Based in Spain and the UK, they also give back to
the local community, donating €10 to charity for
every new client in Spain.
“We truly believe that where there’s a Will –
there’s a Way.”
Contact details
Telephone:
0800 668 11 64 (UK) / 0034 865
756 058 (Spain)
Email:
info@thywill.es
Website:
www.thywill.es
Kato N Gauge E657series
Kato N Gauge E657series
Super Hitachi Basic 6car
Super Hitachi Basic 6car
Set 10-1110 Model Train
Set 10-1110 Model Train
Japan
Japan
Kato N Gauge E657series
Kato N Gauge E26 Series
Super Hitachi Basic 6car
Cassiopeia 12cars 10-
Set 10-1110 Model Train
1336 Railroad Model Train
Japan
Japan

→ **Work instructions**
Print the material exactly. Include every line.

→ **Response area**
Based in Spain and the UK, they also give back to
the local community, donating €10 to charity for
every new client in Spain.
“We truly believe that where there’s a Will –
there’s a Way.”
Contact details
Telephone:
0800 668 11 64 (UK) / 0034 865
756 058 (Spain)
Email:
info@thywill.es
Website:
www.thywill.es
Kato N Gauge E657series
Kato N Gauge E657series
Super Hitachi Basic 6car
Super Hitachi Basic 6car
Set 10-1110 Model Train
Set 10-1110 Model Train
Japan
Japan
Kato N Gauge E657series
Kato N Gauge E26 Series
Super Hitachi Basic 6car
Cassiopeia 12cars 10-
Set 10-1110 Model Train
1336 Railroad Model Train
Japan
Japan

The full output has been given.